One of the most glaring problems with Cameron's abuse of the Life Peerage system is that several of the people he has given peerages to also happen to be enormous donors to the Conservative party. The pick of the current crop of 30 new lords is Anthony Bamford (of JCB fame) who had donated well over £2 million to the Tory party since 2001 via personal donations and donations through the JCB company accounts. Several other massive donors to the Tory party to have been given direct access to our pseudo-democratic parliamentary system include Philip Harris (£485,000 in Tory donations), Stanley Fink (£2.6 million in Tory donations), John Nash (£300,000 in Tory donations), Dolar Popat (£250,000 in Tory donations), George Magan (£800,000 in Tory donations) and Robert Edmiston (£1.1 million in Tory donations via his company). [source]

The fact that Cameron is rapidly stuffing the House of Lords with scores of Tory and Lib-Dem peers (including a concerning number of major Tory party donors) as a matter of official government policy is hardly surprising. It is clearly in the interests of the government to ensure that the unelected upper house is sympathetic to the government, so that any legislation the House of Commons passes, will simply be rubber stamped by the upper house. Stuffing the House of Lords with sympathetic cronies is exactly the kind of strategy one would expect of a self serving government with an aversion to oversight and accountability.

The problem for the Tories when it comes to their policy of stuffing the House of Lords with unelected political cronies, is that it runs entirely contrary to another Tory party policy, the electoral boundary reforms that were shot down in 2012 by the only noteworthy Liberal Democrat rebellion to date. The boundary reform plan was to reduce the size of the elected House of Commons from 650 members to 600, in a way that would ensure that the vast majority of seats to be lost would be in Labour and Liberal-Democrat constituencies.

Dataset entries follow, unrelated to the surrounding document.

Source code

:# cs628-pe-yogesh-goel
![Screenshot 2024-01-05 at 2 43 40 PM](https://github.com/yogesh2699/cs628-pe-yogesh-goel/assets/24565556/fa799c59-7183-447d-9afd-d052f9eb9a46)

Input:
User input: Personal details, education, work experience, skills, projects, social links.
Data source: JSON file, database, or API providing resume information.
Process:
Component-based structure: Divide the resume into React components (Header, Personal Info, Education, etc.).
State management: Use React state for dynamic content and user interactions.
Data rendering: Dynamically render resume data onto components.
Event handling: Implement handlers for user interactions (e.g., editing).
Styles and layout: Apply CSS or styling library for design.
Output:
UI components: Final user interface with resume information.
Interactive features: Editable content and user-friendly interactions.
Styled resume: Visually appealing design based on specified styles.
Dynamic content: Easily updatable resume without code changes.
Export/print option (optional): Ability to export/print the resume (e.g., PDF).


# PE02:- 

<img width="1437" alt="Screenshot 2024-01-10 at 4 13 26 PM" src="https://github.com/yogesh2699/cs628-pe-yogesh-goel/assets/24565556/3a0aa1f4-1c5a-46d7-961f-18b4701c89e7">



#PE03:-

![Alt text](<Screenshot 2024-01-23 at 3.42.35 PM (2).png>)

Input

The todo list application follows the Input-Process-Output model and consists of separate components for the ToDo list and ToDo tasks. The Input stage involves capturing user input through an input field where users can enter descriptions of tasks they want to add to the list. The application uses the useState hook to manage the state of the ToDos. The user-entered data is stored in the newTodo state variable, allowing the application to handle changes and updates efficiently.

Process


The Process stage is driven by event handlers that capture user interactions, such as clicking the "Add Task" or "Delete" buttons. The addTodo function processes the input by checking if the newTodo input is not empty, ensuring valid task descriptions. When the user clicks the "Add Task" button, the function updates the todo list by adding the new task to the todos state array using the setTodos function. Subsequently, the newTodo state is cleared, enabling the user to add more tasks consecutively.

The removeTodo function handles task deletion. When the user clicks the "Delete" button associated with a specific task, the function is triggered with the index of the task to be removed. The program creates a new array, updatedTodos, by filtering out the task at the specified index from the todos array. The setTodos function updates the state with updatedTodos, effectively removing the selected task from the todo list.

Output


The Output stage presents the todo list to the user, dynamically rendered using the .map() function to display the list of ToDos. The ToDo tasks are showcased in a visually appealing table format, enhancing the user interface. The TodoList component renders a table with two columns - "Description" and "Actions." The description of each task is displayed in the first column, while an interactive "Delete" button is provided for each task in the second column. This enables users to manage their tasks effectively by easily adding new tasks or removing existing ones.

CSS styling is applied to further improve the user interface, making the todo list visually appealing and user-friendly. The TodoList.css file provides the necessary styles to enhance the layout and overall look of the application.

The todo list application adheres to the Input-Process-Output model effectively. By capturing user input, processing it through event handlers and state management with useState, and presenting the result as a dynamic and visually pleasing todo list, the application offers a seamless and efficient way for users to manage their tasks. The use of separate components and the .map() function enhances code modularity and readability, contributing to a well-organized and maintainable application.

Can anyone remember the Tory rhetoric on this? That a parliament of 650 is too big and unwieldy? Can anyone remember the official Tory party statement when the boundary reform legislation was defeated by the opposition parties and various Liberal Democrat and Tory party rebels? Well if you don't remember, here's the official statement released by David Cameron's press office:
 

"The Prime Minister's view is that he is strongly in favour of smaller, cheaper and fairer politics"

Now think about the way Cameron has been stuffing the House of Lords with scores of totally unelected Tory members (including several extremely wealthy Tory party donors) at an average cost to the taxpayer of £130,000 a year each. Think about the way Cameron has swelled the size of the unelected House of Lords from 704 members in 2010 to 861 now, with yet another 23 waiting in the wings.


Do these sound like the actions of a man that is "strongly in favour of smaller, cheaper, fairer politics"?

Do they buggery!

Once again Cameron's actions expose the emptiness of his words as just another populist justification narrative to obscure his real motivations (cementing Tory power by eliminating the parliamentary seats of opposition MPs). It is absolutely staggering that a man of such brazen dishonesty is able to serve as Prime Minister, he lies repeatedly and virtually everything he says is coated in a veneer of misleading political spin.

That Cameron is stuffing the Lords at an unprecedented rate is an incontestable demonstration that he was outright lying about his justification for boundary reforms. He clearly hasn't got the faintest interest in making politics smaller, cheaper and fairer. So what is the real motivation behind the Tory political reform agenda?

Lets think about how it is even possible to describe an elected house of 650 members as bloated and inefficient and demand that it is reduced by 50 members, whilst simultaneously believing that an entirely unelected house of 704 is nowhere near large enough and stuffing it with an additional 160 members in the space of just three years.

In my view, the only possible conclusion to draw from this contrast is that in the minds of people like David Cameron, the problem with the UK electoral system isn't that it is archaic, unrepresentative and riddled with anti-democratic practices, but that there is actually too much democracy and nowhere near enough unelected political privilege for their liking.